17. The system of claim 15, wherein the file generator sorts the
files within the one or more directories via user-defined sort
criteria.
18. The system of claim 15, wherein the database transaction commit
service processes each file as soon as it is detected as being
placed in the one or more directories.
19. The system of claim 15, wherein the database transaction commit
service scans the one or more directories for the files at
user-defined intervals.
20. The system of claim 15, wherein the database transaction commit
service takes checkpoints each time a particular file and its
unprocessed database transaction has been successfully committed to
the database for processing.
Description
BACKGROUND
[0001] One important aspect of Active Data Warehousing (ADW) is the
support of mission-critical applications, which usually have very
stringent requirements in performance, availability, accessibility,
and recoverability. In fact, it becomes even more complicated when
data from different sources with different types of data (e.g.,
files, tables, queues, etc.) are required to be filtered,
transformed, synchronized, and/or merged at the right time based on
their relationships and then delivered to the data warehouse in a
timely manner or in real time.
[0002] With traditional ADW solutions, transaction processing is
usually queue-oriented, which means transactions are usually stored
as messages within queues (such as Microsoft.RTM. Message Queuing
(MSMQ), Enterprise Application Integration (EAI), TIBCO.RTM.

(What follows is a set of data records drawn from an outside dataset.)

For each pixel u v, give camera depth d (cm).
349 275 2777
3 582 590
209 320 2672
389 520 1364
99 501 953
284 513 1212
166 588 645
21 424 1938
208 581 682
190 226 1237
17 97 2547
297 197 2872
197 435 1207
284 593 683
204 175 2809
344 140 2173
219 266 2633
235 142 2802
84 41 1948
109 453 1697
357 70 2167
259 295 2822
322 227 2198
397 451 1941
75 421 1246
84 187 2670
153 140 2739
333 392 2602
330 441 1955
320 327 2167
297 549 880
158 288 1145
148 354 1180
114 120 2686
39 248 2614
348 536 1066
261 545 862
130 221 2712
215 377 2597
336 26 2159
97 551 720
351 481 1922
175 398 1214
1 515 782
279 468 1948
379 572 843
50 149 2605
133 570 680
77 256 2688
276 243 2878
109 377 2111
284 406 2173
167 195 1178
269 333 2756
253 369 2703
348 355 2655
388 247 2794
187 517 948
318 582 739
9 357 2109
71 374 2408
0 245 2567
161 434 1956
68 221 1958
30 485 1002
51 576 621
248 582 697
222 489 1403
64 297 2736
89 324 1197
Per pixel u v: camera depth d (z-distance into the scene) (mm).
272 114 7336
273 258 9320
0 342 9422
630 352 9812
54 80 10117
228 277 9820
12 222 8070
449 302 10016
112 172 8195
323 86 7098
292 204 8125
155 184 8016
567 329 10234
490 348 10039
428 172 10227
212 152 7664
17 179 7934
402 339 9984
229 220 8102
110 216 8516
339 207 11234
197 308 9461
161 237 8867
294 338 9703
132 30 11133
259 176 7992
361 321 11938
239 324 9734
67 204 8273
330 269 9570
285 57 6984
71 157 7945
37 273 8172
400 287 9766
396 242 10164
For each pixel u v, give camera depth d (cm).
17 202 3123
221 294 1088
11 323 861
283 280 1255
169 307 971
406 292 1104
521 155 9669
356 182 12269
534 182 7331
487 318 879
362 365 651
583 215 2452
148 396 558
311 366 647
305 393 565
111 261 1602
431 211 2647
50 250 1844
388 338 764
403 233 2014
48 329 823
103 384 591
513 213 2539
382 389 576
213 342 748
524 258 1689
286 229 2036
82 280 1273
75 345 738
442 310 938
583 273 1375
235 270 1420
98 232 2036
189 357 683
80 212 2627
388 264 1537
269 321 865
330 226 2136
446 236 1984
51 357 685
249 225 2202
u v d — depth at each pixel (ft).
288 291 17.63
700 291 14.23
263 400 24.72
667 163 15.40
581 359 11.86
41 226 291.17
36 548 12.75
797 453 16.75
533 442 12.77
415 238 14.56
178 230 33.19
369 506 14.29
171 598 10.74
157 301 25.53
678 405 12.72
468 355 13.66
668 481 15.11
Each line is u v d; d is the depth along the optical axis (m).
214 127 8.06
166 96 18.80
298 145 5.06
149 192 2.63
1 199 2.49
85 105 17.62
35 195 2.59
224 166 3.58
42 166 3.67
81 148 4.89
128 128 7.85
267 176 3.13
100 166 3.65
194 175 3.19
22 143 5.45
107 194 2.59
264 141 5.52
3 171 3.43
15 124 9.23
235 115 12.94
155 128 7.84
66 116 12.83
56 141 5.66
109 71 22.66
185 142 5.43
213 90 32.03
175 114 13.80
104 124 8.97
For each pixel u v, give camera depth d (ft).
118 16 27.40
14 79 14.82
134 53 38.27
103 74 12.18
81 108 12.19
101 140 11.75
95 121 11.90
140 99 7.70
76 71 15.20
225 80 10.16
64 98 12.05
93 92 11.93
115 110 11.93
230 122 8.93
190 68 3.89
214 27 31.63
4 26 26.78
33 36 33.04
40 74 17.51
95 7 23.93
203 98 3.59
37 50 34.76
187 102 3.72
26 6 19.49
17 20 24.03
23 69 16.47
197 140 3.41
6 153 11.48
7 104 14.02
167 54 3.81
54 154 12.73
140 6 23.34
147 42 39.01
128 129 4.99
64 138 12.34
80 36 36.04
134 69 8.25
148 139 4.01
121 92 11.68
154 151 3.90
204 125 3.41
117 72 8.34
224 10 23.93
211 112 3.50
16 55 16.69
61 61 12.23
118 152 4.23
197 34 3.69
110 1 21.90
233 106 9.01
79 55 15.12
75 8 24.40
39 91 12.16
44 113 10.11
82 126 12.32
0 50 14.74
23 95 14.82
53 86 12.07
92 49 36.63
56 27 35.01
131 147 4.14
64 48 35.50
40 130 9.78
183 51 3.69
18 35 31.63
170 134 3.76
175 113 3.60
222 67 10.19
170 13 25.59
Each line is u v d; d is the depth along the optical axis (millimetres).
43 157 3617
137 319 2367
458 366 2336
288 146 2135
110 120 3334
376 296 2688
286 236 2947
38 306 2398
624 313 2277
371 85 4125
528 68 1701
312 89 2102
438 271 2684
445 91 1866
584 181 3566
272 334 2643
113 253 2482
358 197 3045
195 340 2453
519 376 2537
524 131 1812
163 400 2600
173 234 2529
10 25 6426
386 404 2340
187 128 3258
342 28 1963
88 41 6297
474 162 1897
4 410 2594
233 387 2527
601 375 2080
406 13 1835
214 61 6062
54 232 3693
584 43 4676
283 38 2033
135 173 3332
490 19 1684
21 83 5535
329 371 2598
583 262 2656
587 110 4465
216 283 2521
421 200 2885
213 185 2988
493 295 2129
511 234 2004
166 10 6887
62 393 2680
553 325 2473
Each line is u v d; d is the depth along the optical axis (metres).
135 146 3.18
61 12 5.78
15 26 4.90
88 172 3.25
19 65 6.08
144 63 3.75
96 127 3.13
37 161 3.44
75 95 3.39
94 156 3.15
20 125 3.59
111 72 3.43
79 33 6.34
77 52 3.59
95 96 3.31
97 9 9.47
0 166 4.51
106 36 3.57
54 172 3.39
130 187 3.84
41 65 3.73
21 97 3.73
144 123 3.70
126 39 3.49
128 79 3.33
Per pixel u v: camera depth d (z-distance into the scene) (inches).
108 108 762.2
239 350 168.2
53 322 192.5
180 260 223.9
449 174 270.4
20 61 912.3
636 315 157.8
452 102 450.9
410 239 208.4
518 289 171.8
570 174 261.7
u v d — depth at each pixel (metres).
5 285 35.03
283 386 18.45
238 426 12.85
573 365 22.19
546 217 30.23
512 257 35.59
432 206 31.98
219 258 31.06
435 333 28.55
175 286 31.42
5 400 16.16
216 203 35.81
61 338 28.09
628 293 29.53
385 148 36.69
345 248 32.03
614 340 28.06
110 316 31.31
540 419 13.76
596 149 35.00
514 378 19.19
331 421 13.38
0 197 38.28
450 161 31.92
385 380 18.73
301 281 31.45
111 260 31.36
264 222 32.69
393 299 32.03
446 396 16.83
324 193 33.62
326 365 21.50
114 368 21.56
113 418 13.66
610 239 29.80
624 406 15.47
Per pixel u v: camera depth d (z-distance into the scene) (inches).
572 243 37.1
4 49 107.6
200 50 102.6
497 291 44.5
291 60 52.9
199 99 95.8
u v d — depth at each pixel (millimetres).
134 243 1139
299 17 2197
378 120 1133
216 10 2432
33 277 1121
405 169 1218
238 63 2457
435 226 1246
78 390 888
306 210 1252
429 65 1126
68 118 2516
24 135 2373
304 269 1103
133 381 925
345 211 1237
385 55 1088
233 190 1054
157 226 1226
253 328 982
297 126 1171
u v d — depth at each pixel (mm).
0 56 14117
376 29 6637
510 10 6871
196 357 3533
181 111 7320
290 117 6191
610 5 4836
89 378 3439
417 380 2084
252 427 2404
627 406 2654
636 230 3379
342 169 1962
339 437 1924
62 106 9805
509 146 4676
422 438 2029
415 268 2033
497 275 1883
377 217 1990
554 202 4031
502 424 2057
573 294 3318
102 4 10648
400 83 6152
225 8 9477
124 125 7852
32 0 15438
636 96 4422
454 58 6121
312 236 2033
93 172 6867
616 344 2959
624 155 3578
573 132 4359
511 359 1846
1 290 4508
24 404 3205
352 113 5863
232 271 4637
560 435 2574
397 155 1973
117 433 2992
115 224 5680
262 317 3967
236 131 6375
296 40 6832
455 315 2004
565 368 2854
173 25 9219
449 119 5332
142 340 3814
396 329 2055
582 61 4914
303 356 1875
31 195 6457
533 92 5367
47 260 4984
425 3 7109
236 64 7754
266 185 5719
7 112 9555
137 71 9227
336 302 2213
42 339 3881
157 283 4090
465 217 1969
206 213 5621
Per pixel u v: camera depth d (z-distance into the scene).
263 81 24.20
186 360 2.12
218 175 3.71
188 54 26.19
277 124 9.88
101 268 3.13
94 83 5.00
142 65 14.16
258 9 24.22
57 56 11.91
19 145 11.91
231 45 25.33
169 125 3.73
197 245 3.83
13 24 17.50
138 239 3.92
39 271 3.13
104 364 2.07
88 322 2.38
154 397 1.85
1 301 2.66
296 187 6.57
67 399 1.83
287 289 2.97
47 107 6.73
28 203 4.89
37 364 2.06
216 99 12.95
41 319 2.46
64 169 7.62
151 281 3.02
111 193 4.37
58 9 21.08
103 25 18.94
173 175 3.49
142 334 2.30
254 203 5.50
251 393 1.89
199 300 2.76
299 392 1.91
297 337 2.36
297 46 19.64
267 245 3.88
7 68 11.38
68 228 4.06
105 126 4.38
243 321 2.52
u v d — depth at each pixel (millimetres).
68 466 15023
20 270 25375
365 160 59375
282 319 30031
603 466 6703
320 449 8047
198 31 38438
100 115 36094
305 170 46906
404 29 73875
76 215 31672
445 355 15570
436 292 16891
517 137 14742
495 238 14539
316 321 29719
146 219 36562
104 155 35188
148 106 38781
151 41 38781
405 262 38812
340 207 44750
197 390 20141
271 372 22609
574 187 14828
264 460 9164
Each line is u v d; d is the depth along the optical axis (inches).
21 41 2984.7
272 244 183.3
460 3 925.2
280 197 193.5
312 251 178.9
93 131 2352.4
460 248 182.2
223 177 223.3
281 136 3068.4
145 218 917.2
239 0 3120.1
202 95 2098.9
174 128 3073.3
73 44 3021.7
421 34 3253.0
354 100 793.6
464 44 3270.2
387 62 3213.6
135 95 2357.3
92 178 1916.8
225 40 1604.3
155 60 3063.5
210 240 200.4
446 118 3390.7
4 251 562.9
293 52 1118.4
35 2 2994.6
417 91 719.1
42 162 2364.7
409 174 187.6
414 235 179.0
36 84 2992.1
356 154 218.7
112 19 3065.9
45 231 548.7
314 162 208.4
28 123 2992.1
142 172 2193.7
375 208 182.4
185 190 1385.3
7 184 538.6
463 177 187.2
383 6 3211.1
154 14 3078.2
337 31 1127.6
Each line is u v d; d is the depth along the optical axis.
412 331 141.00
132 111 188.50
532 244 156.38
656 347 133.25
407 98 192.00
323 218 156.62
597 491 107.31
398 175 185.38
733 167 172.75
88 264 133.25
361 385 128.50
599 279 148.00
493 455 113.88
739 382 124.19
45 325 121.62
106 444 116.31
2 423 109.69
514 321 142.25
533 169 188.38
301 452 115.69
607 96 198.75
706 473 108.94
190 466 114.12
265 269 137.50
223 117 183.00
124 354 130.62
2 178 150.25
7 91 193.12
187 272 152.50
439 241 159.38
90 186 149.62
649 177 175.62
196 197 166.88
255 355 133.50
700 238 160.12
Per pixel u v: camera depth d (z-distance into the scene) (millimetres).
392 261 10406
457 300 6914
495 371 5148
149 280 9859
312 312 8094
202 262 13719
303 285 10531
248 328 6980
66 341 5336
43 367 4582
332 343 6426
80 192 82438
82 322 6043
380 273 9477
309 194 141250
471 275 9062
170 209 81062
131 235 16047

Queuing Services, etc.) and processed in a first-in first-out
(FIFO) manner. Each of such messages can contain a set of records
that represent a transaction or a so called "unit of work," which
can be targeted to different database tables. In most of the Online
Transaction Processing (OLTP) type processing techniques that are
utilized today, a function is usually provided to read messages
from a queue and present the records associated with these messages
to a loading function on a record-by-record basis. In certain
cases, these records need to be filtered, transformed, or cleansed
in between the read step and the load step. These functional steps
are mostly performed in a serial manner, especially when records in
a transaction are order sensitive. While this single-threaded FIFO
transaction processing is common practice for ADW solutions today,
this approach inhibits parallel processing and scalability.
[0003] Thus, improved mechanisms for database processing are needed
to reflect the real-time nature of transactions that enterprises
experience today and to provide enterprises with up-to-date
information and data analysis.
SUMMARY
[0004] In various embodiments, techniques for real-time database
processing are provided. More particularly, a method for real-time
database processing is provided. Specifically, a directory is
scanned for database transactions that are defined in files, which
are located in the directory. Next, each of the files, within the
directory, is processed in a user-defined order to a database.
Finally, a checkpoint operation is initiated to indicate each of
the files have been processed to the database.
BRIEF DESCRIPTION OF THE DRAWINGS
[0005] FIG. 1 is a diagram of a method for real-time database
processing, according to an example embodiment.
[0006] FIG. 2 is a diagram of another method for real-time database
processing, according to an example embodiment.
[0007] FIG. 3 is a diagram of a real-time database processing
system, according to an example embodiment.
DETAILED DESCRIPTION
[0008] FIG. 1 is a diagram of a method 1 00 for real-time database
processing, according to an example embodiment. The method 100
(herein after referred to as "real-time database transaction
processing service") is implemented in machine-accessible or
computer-readable storage medium as instructions that are executed
by one or more machines (processors, computers, etc.). Moreover,
the real-time database transaction processing service is accessible
over a network. The network may be wired, wireless, or a
combination of wired and wireless.
[0009] As used herein the phrase "parallel processing data
warehousing environment" refers to an active data warehouse (ADW)
processing environment in which data is extracted, transformed, and
loaded (referred to as "ETL") in a parallel processing environment
in real-time and in a dynamic fashion. So, data can be queried and
updated simultaneously and in a real-time and dynamic manner.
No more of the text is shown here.